“There is no definition of “habitual residence” in the Hague Convention; it is a question of fact to be determined. The Supreme Court of Canada, in Balev, has provided some much-needed guidance. It has indicated that a “hybrid approach” must be taken in determining where a child habitually resided, which focuses not only on the parents’ intentions or the child’s circumstances but requires the judge to look at all relevant considerations arising from the facts of the case at hand: Balev, at para. 42.
In adopting the hybrid approach, the application judge should determine the focal point of the child’s life, namely the family and social environment in which its life has developed, immediately prior to the retention. The judge should consider all the relevant links and circumstances, including the child’s links, in this case, to both Mexico and Ontario, and the circumstances of the move to Mexico. The judge should consider the duration, regularity, conditions, and reasons for the child’s stay in Mexico, as well as the child’s nationality. No single factor should dominate the analysis, but the judge should consider the entirety of the circumstances: Balev, at paras. 43-44.
The age of the child at issue is also relevant. If a child is an enfant, then the child’s environment is determined by reference to those with whom the child lives and by whom the child is looked after and cared for. When the child is an infant, the circumstances of the parents, and their intentions, are important. The parental intention though is not determinative, but it can be an indicator capable of complementing a body of other consistent evidence. It depends on the circumstances of the case: Balev, at para. 45; Ludwig, at para. 32.
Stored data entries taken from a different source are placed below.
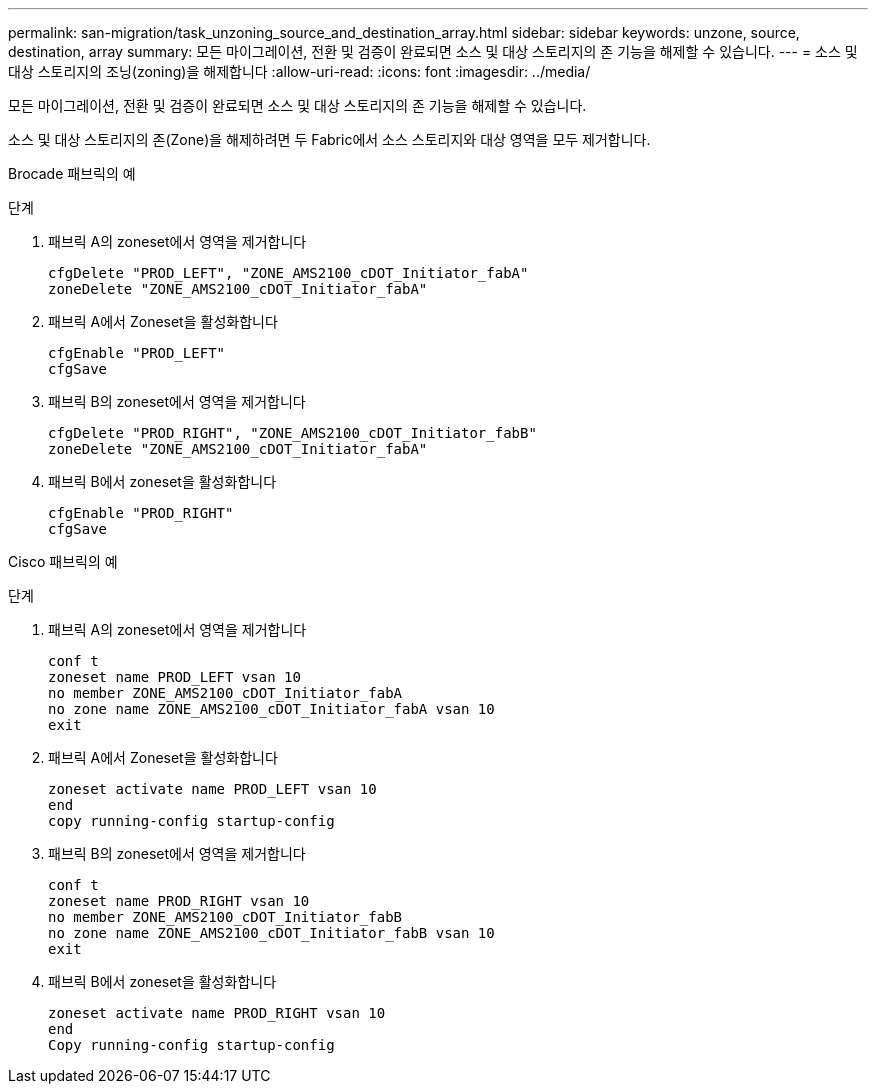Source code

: ---
permalink: san-migration/task_unzoning_source_and_destination_array.html 
sidebar: sidebar 
keywords: unzone, source, destination, array 
summary: 모든 마이그레이션, 전환 및 검증이 완료되면 소스 및 대상 스토리지의 존 기능을 해제할 수 있습니다. 
---
= 소스 및 대상 스토리지의 조닝(zoning)을 해제합니다
:allow-uri-read: 
:icons: font
:imagesdir: ../media/


[role="lead"]
모든 마이그레이션, 전환 및 검증이 완료되면 소스 및 대상 스토리지의 존 기능을 해제할 수 있습니다.

소스 및 대상 스토리지의 존(Zone)을 해제하려면 두 Fabric에서 소스 스토리지와 대상 영역을 모두 제거합니다.

Brocade 패브릭의 예

.단계
. 패브릭 A의 zoneset에서 영역을 제거합니다
+
[listing]
----
cfgDelete "PROD_LEFT", "ZONE_AMS2100_cDOT_Initiator_fabA"
zoneDelete "ZONE_AMS2100_cDOT_Initiator_fabA"
----
. 패브릭 A에서 Zoneset을 활성화합니다
+
[listing]
----
cfgEnable "PROD_LEFT"
cfgSave
----
. 패브릭 B의 zoneset에서 영역을 제거합니다
+
[listing]
----
cfgDelete "PROD_RIGHT", "ZONE_AMS2100_cDOT_Initiator_fabB"
zoneDelete "ZONE_AMS2100_cDOT_Initiator_fabA"
----
. 패브릭 B에서 zoneset을 활성화합니다
+
[listing]
----
cfgEnable "PROD_RIGHT"
cfgSave
----


Cisco 패브릭의 예

.단계
. 패브릭 A의 zoneset에서 영역을 제거합니다
+
[listing]
----
conf t
zoneset name PROD_LEFT vsan 10
no member ZONE_AMS2100_cDOT_Initiator_fabA
no zone name ZONE_AMS2100_cDOT_Initiator_fabA vsan 10
exit
----
. 패브릭 A에서 Zoneset을 활성화합니다
+
[listing]
----
zoneset activate name PROD_LEFT vsan 10
end
copy running-config startup-config
----
. 패브릭 B의 zoneset에서 영역을 제거합니다
+
[listing]
----
conf t
zoneset name PROD_RIGHT vsan 10
no member ZONE_AMS2100_cDOT_Initiator_fabB
no zone name ZONE_AMS2100_cDOT_Initiator_fabB vsan 10
exit
----
. 패브릭 B에서 zoneset을 활성화합니다
+
[listing]
----
zoneset activate name PROD_RIGHT vsan 10
end
Copy running-config startup-config
----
In Knight v. Gottesman, 2019 ONSC 4341, 147 O.R. (3d) 121, Justice Shore reviewed the decision of the Nova Scotia Court of Appeal in Beairsto v. Cook, 2018 NSCA 90, 17 R.F.L. (8th) 1, which was released after Balev. In Beairsto, the mother was the child’s only caregiver at the relevant time. The appellate court found that the Mother’s place of residence dictated the child’s place of residence. The Court of Appeal considered that the mother had no family or support network in Washington, which was the competing jurisdiction. It also considered that she was only in Washington on a six-month visitor’s visa. They found that there was no permanency to her move to Washington. In these circumstances, the court found that Nova Scotia was the habitual residence of the child.”